Packaged, yet not wholly delivered

“Good Things Come In Small Packages” aimed to let audiences appreciate the works of 21 artists at one exhibition.


Rabia Ashfaque August 11, 2010
Packaged, yet not wholly delivered

KARACHI: The idea behind the show “Good Things Come In Small Packages” was to allow local audiences to be able to appreciate the works of 21 artists at one exhibition. It was also to allow art lovers to be able to purchase pieces for less than the pricier tags that are usually attached to the works of most of these artists.

While the price range was modest - spanning between Rs2,000 and Rs15,000 - the title was unable to justify all the pieces at the exhibition that started at the Indus Valley School Gallery on August 5.

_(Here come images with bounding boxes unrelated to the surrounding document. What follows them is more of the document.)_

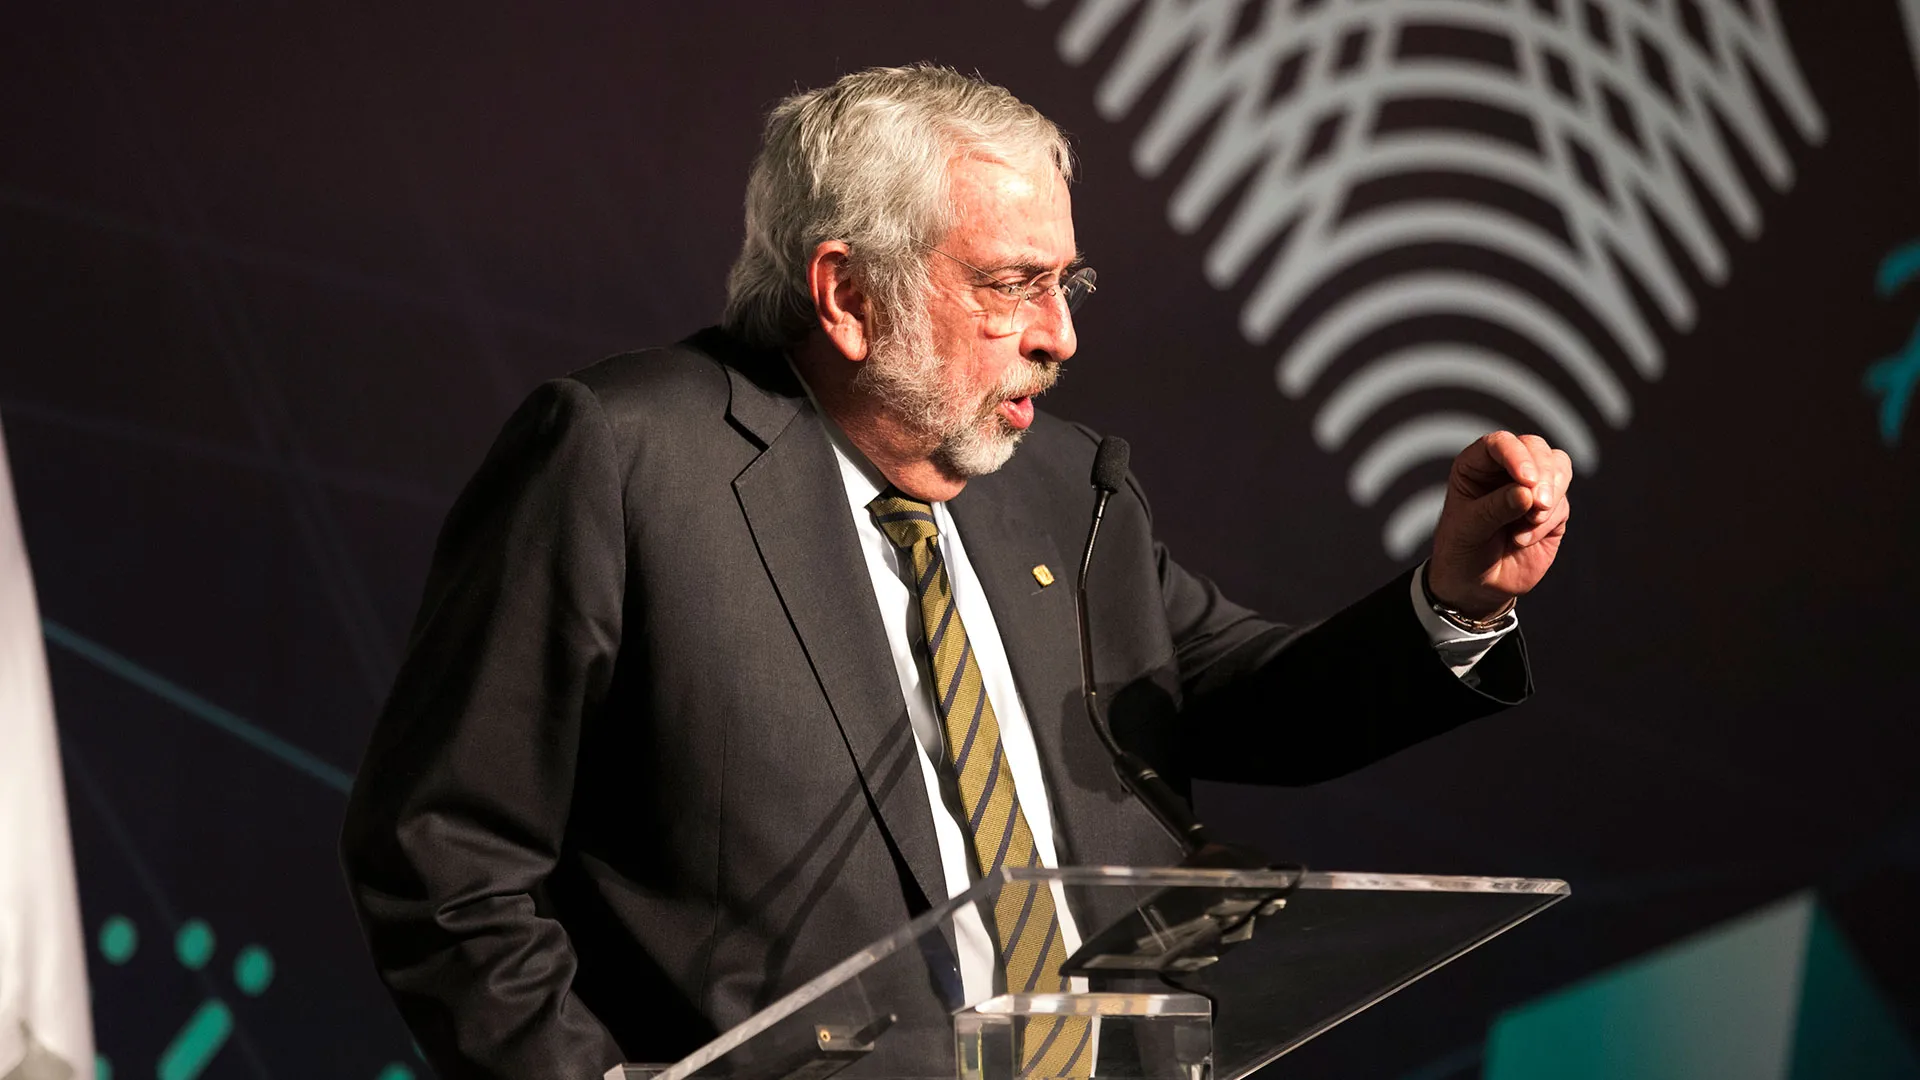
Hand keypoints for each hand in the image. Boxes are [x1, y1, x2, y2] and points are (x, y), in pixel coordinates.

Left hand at [1426, 431, 1572, 617]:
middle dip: (1543, 474)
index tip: (1526, 479)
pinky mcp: (1551, 511)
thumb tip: (1528, 493)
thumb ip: (1496, 508)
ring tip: (1531, 521)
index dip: (1516, 454)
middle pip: (1537, 448)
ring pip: (1558, 469)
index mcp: (1477, 465)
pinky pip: (1561, 504)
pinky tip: (1523, 540)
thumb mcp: (1468, 529)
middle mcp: (1505, 470)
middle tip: (1538, 503)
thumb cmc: (1461, 551)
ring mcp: (1531, 489)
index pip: (1500, 443)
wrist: (1475, 587)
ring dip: (1551, 494)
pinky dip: (1546, 521)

The works, which were created in an exciting spectrum of experimental mediums as well as the customary use of paint, clay, inks and film, struggled to coalesce as a show. Instead, the exhibition boasted sporadic bursts of brilliance, punctuated by some pieces that whimpered with just a passable use of technique.

Among the pieces that truly stand out is a series by Abdullah MI Syed, titled “Forbidden Fruits”. He uses half-unstitched cricket balls and Perspex (transparent thermoplastic) to create a body of work that builds on his “Anthology of Pomegranates” drawings. They explore the masculine identity through notions of violence, conflict, sexuality, consumption, humiliation and triumph.

For Syed, the use of a cricket ball addresses the origins of the sport and the idea of it being a “gentleman’s game” - at that time the British elite. It also plays on the visual connection between the colour of the ball and its resemblance to an “anaar” - which refers to the fruit as well as the local term for “fireworks”.

Similarly exciting is SM Raza’s use of soap bars to create human faces. He uses human hair to stamp faces onto a product that used by everyone. This is his way of commenting on the differences between genders. Soap bars of different colours and shapes make each piece a study of the qualities that separate and at the same time unite people.

Sohail Abdullah photographs insects on a light table with an analogue camera, macro lens, and strobes. The negatives are scanned to create digital files which are used to generate enlarged digital negatives. These negatives are inkjet printed on to transparencies and the negatives are used to contact print on an acid-free postcard made photosensitive with ferric salts. The “blue-prints”, once finished, are bleached and toned in a Tannin solution to create postcards. This is how Abdullah attempts to unite the idea of handmade artwork and manufactured consumer goods, creating novel, affordable, and usable art.

Rabeya Jalil’s “Tolet” series aims to break the conventions of working on canvas and then framing it, only to be seen from a particular distance that makes art untouchable. Jalil questions the “immaculacy” and “sacredness” of artwork which becomes inaccessible under its “framed fortification” for those who may otherwise appreciate it.

Nosheen Iqbal used metal parts from watches to create gold-tinted compositions that glowed with life, while Fraz Mateen, Nabahat Lotia, Fariha Nadir and Ambreen Hameed contributed in clay, canvas, ceramics, metal  and other experimental mediums to highlight their concerns regarding religion, survival, energy and resilience.

Works by Roohi Ahmed, Noor Yousof, Sahar Jawaid, Saman Ali, Ammad Tahir, Raheela Abro, Sana Burney, Masuma Halai Khawaja, Faiza Habib, Abeerah Zahid, Sophia Mairaj and Samar Zaidi were also part of the exhibition that will go on till Saturday, August 28.

Published in The Express Tribune, August 12th, 2010.